When we do ask why, the answers are heartbreaking. In a local study of girls in Oregon’s juvenile justice system, 76 percent of girls had experienced sexual violence by the age of 13; in another study in South Carolina, 81 percent of girls in the juvenile justice system reported a history of sexual violence. Research demonstrates that sexual abuse is one of the leading predictors for girls’ involvement in the juvenile justice system.
Our failure to ask why has had dire consequences. Instead of treating our girls as victims of child sex abuse, we further traumatize them. We subject them to arrest and detention, and place them in danger of experiencing more abuse within juvenile facilities. We have created a system that labels the most vulnerable members of our society as criminals and fails to identify the traumas they have experienced, let alone provide them with the services necessary to heal.
If we are truly interested in reforming our criminal and juvenile justice systems, then we cannot allow the experiences of our girls to remain in the shadows any longer. In the coming weeks, members of Congress will deliberate the reauthorization of a strengthened Juvenile Justice and Delinquency Prevention Act that intentionally contemplates the need to divert girls away from the juvenile justice system, implement necessary protections and to gather more data on justice-involved girls. As advocates, we have a unique opportunity to act together, and to finally let our girls know that they are not invisible.
Maheen Kaleem is an Equal Justice Works Fellow sponsored by Toyota Motor Corp. and Gibson, Dunn, & Crutcher LLP at the Human Rights Project for Girls and director of client services at Pennsylvania Lawyers for Youth.
These stats are 20 years old! One in 2.5 girls sexually violated before 18 yo. One in four boys.
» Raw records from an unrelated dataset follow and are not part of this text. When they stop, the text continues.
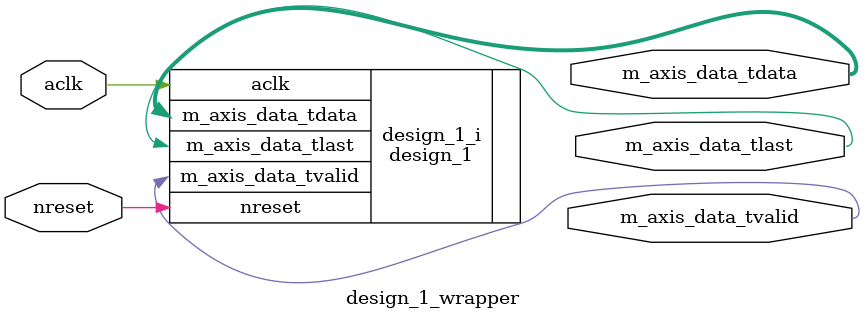
<source format=v>
`timescale 1 ps / 1 ps

module design_1_wrapper
   (aclk,
    m_axis_data_tdata,
    m_axis_data_tlast,
    m_axis_data_tvalid,
    nreset);
  input aclk;
  output [31:0]m_axis_data_tdata;
  output m_axis_data_tlast;
  output m_axis_data_tvalid;
  input nreset;

  wire aclk;
  wire [31:0]m_axis_data_tdata;
  wire m_axis_data_tlast;
  wire m_axis_data_tvalid;
  wire nreset;

  design_1 design_1_i
       (.aclk(aclk),
        .m_axis_data_tdata(m_axis_data_tdata),
        .m_axis_data_tlast(m_axis_data_tlast),
        .m_axis_data_tvalid(m_axis_data_tvalid),
        .nreset(nreset));
endmodule

</source>
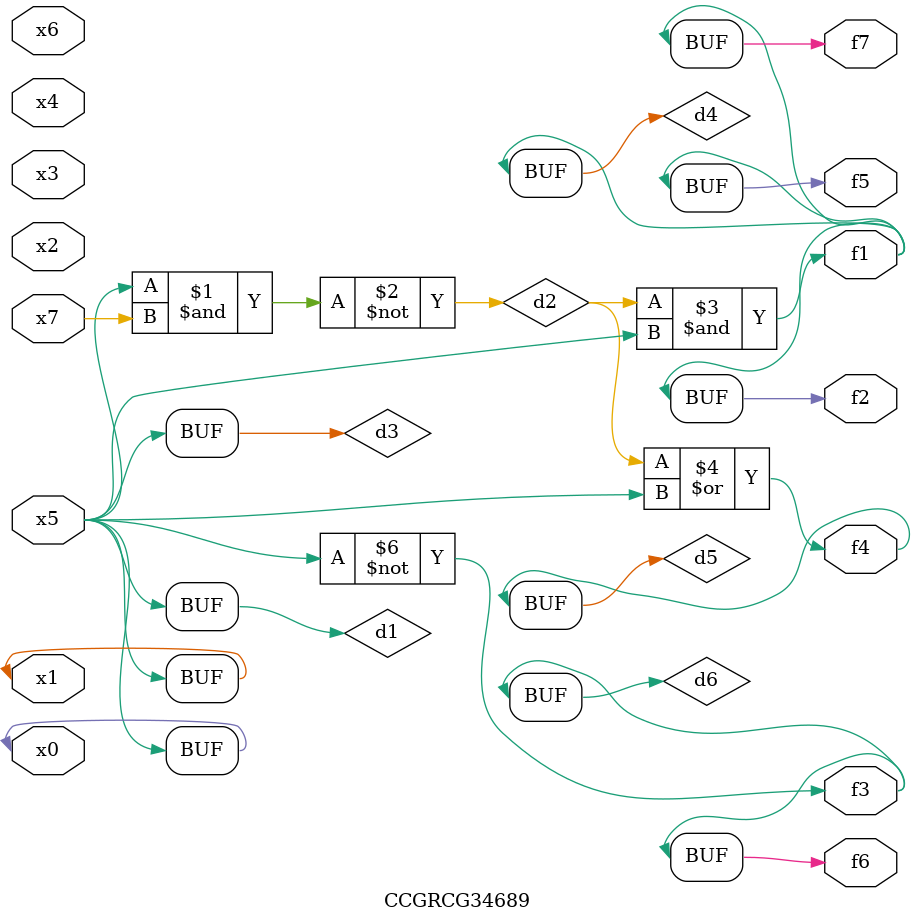
<source format=v>
module CCGRCG34689(
	input x0, x1, x2, x3, x4, x5, x6, x7,
	output f1, f2, f3, f4, f5, f6, f7
);

	wire d1, d2, d3, d4, d5, d6;

	buf (d1, x0, x5);
	nand (d2, x5, x7);
	buf (d3, x0, x1);
	and (d4, d2, d3);
	or (d5, d2, d3);
	nor (d6, d1, d3);
	assign f1 = d4;
	assign f2 = d4;
	assign f3 = d6;
	assign f4 = d5;
	assign f5 = d4;
	assign f6 = d6;
	assign f7 = d4;
endmodule

</source>
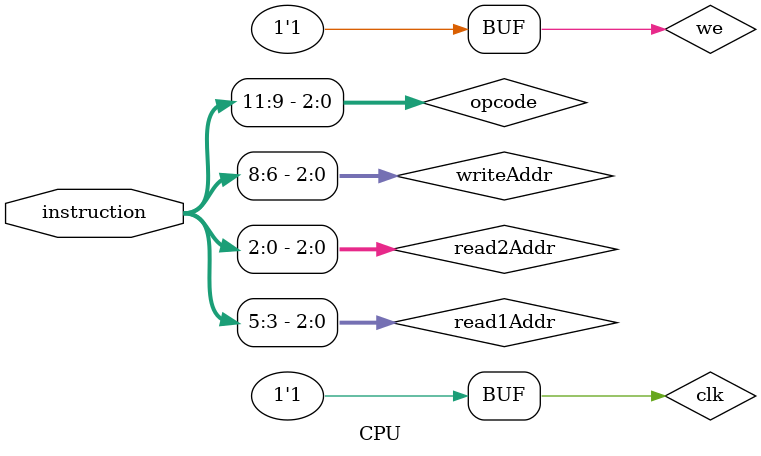
<source format=v>
`timescale 1ns/1ns
`include "RegisterFile.v"
`include "ALU.v"

module CPU(
    input wire [11:0] instruction
);
    reg clk;
    reg [2:0] read1Addr;
    reg we;
    reg [2:0] read2Addr;
    reg [2:0] writeAddr;
    reg [11:0] writeData;
    wire [11:0] readData1;
    wire [11:0] readData2;
    RegisterFile r(clk, we, read1Addr, read2Addr, writeAddr, writeData, readData1, readData2);
    wire [2:0] opcode = instruction[11:9];
    wire [11:0] result;
    ALU a(opcode, readData1, readData2, result);
    initial begin
        
            clk = 0;
            writeAddr = 0;
            writeData = 3;
            we = 1;
            read1Addr = 1;
            read1Addr = 2;
            clk = 1;
            
            #20
            clk = 0;
            writeAddr = 1;
            writeData = 4;
            we = 1;
            read1Addr = 1;
            read1Addr = 2;
            clk = 1;
            
            #20
            clk = 0;
            writeAddr = 2;
            writeData = 5;
            we = 1;
            read1Addr = 1;
            read1Addr = 2;
            clk = 1;
            
            #20
            clk = 0;
            writeAddr = 3;
            writeData = 6;
            we = 1;
            read1Addr = 1;
            read1Addr = 2;
            clk = 1;
            
            #20
            clk = 0;
            writeAddr = 4;
            writeData = 7;
            we = 1;
            read1Addr = 1;
            read1Addr = 2;
            clk = 1;
            
            #20
            clk = 0;
            writeAddr = 5;
            writeData = 8;
            we = 1;
            read1Addr = 1;
            read1Addr = 2;
            clk = 1;
            
            #20
            clk = 0;
            writeAddr = 6;
            writeData = 9;
            we = 1;
            read1Addr = 1;
            read1Addr = 2;
            clk = 1;
            
            #20
            clk = 0;
            writeAddr = 7;
            writeData = 10;
            we = 1;
            read1Addr = 1;
            read1Addr = 2;
            clk = 1;
    end

    always @(instruction)
        begin
            #200

            // #1
            clk = 0;
            writeAddr = instruction[8:6];
            read1Addr = instruction[5:3];
            read2Addr = instruction[2:0];
            // #1
            clk = 1;
            // #1
            // operand1 = readData1;
            // operand2 = readData2;
            // #1
            writeData = result;
            // #1
            clk = 0;
            // #1
            clk = 1;            
        end
endmodule
</source>
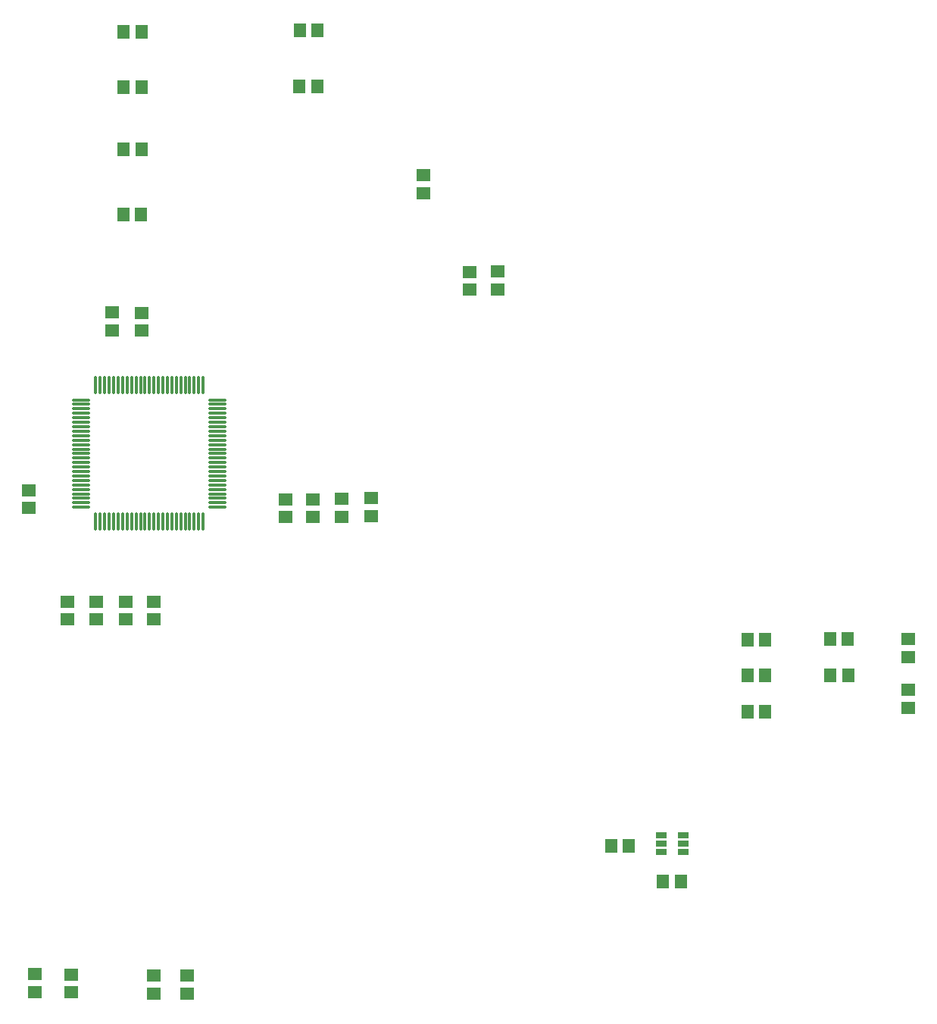
<source format=gtp>
G04*
G04 #@! TF.GenerationSoftware,Altium Limited,Altium Designer,18.1.6 (161)*
G04*
G04 Layer_Color=8421504*
%FSLAX25Y25*%
%MOIN*%
G70*
G01*
G75*
%ADD16R,0.05906X0.05512*%
%ADD17R,0.05118X0.02756*%
%ADD18R,0.05512X0.05906*%
%ADD19O,0.01181X0.08071*%
%ADD20O,0.08071X0.01181*%
D16*
X863744Y426126D02*
D03*
Y434000D02*
D03*
X851500Y433937D02*
D03*
Y426063D02*
D03*
X831000Y476437D02*
D03*
Y468563D02*
D03*
X707000Y415953D02*
D03*
Y408079D02*
D03*
X700000Y281063D02*
D03*
Y288937D02*
D03*
X727000Y116626D02*
D03*
Y124500D02*
D03*
X712500Y116626D02*
D03*
Y124500D02*
D03*
X676000Y117063D02*
D03*
Y124937D02*
D03*
X660000Y117126D02*
D03*
Y125000D02*
D03*
X674500Y281063D02*
D03*
Y288937D02*
D03*
X1044500Y264563D02*
D03*
Y272437D02*
D03*
Y242126D02*
D03*
Y250000D02*
D03*
X687000Y281063D02*
D03*
Y288937D02*
D03*
X808000Y334374D02*
D03*
Y326500D02*
D03*
X795000Y334000D02*
D03*
Y326126D02*
D03*
X712500Y288937D02*
D03*
Y281063D02*
D03*
X657500Y330063D02*
D03*
Y337937D02*
D03*
X694000Y408142D02*
D03*
Y416016D02*
D03*
X782500Y326063D02*
D03*
Y333937D02*
D03*
X770500Y326063D02*
D03*
Y333937D02*
D03*
D17*
X945224Y186240D02*
D03*
Y182500D02*
D03*
Y178760D02*
D03*
X935776D02*
D03*
Y182500D02*
D03*
Y186240D02*
D03*
D18*
X973626Y240500D02*
D03*
X981500D02*
D03*
X973563Y256500D02*
D03*
X981437D02*
D03*
Y272000D02*
D03*
X973563D02*
D03*
X1017937Y256500D02*
D03*
X1010063D02*
D03*
X944224Y165740D02*
D03*
X936350D02*
D03*
X1010000Y272500D02*
D03*
X1017874D02*
D03*
X921437Y181500D02*
D03*
X913563D02*
D03*
X784374Y515500D02*
D03*
X776500D02*
D03*
X784500Y540000D02*
D03*
X776626D02*
D03*
X707000Y515000D02*
D03*
X699126D02*
D03*
X706874Y459000D02*
D03*
X699000D02*
D03*
X706937Y487882D02*
D03*
X699063D02*
D03*
X707000Y539500D02*
D03*
X699126D02*
D03*
D19*
X734122Y323980D02*
D03*
X732153D02*
D03*
X730185D02*
D03*
X728216D02*
D03*
X726248D02*
D03*
X724279D02*
D03*
X722311D02*
D03*
X720342D02*
D03*
X718374D02*
D03*
X716405D02*
D03*
X714437D02*
D03*
X712468D02*
D03*
X710500D02*
D03*
X708531D02*
D03*
X706563D02*
D03*
X704594D02*
D03*
X702626D02*
D03*
X700657D02*
D03*
X698689D02*
D03*
X696720D02*
D03*
X694752D02*
D03*
X692783D02*
D03*
X690815D02*
D03*
X688846D02*
D03*
X686878D02*
D03*
Y384020D02*
D03*
X688846D02*
D03*
X690815D02*
D03*
X692783D02*
D03*
X694752D02*
D03*
X696720D02*
D03*
X698689D02*
D03*
X700657D02*
D03*
X702626D02*
D03*
X704594D02*
D03*
X706563D02*
D03*
X708531D02*
D03*
X710500D02*
D03*
X712468D02*
D03*
X714437D02*
D03*
X716405D02*
D03*
X718374D02*
D03*
X720342D02*
D03*
X722311D02*
D03*
X724279D02*
D03*
X726248D02*
D03*
X728216D02*
D03*
X730185D02*
D03*
X732153D02*
D03*
X734122D02*
D03*
D20*
X680480Y330378D02*
D03*
Y332346D02*
D03*
Y334315D02*
D03*
Y336283D02*
D03*
Y338252D02*
D03*
Y340220D02*
D03*
Y342189D02*
D03*
Y344157D02*
D03*
Y346126D02*
D03*
Y348094D02*
D03*
Y350063D02*
D03*
Y352031D02*
D03*
Y354000D02*
D03*
Y355968D02*
D03*
Y357937D02*
D03*
Y359905D02*
D03*
Y361874D02*
D03*
Y363842D02*
D03*
Y365811D02*
D03*
Y367779D02*
D03*
Y369748D02*
D03*
Y371716D02*
D03*
Y373685D02*
D03*
Y375653D02*
D03*
Y377622D02*
D03*
X740520D02*
D03*
Y375653D02*
D03*
Y373685D02*
D03*
Y371716D02*
D03*
Y369748D02*
D03*
Y367779D02*
D03*
Y365811D02*
D03*
Y363842D02*
D03*
Y361874D02*
D03*
Y359905D02*
D03*
Y357937D02*
D03*
Y355968D02*
D03*
Y354000D02*
D03*
Y352031D02*
D03*
Y350063D02*
D03*
Y348094D02*
D03*
Y346126D02*
D03*
Y344157D02*
D03*
Y342189D02*
D03*
Y340220D02*
D03*
Y338252D02*
D03*
Y336283D02*
D03*
Y334315D02*
D03*
Y332346D02*
D03*
Y330378D02*
D03*
M02*

</source>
We KNOW WHAT CAUSES THIS!! ADULTS HAVING SEXUAL WITH CHILDREN!!!
For clarity >ADULT MEN RAPING children.
Wouldn’t both parties need to be willing participants for the act to be referred to as “sexual relations”?
A pertinent article that adds to the body of articles drawing awareness of the gravity of this issue to the general public. Keep advocating Maheen.
I am not from the USA yet my links to your country are deep, my grandfather was a US citizen who left & sadly was never able to return, even to visit. I have many 2nd cousins to whom I am very close. I’m also a mature aged university student who is studying a degree that is focused on social justice. I have chosen a double major that combines issues of community services with early childhood growth & development. I am also a supporter & advocate in simple ways for IJM Australia. An organisation that utilises fellows to perform their work worldwide.
I wish you well & that of your organisation Maheen.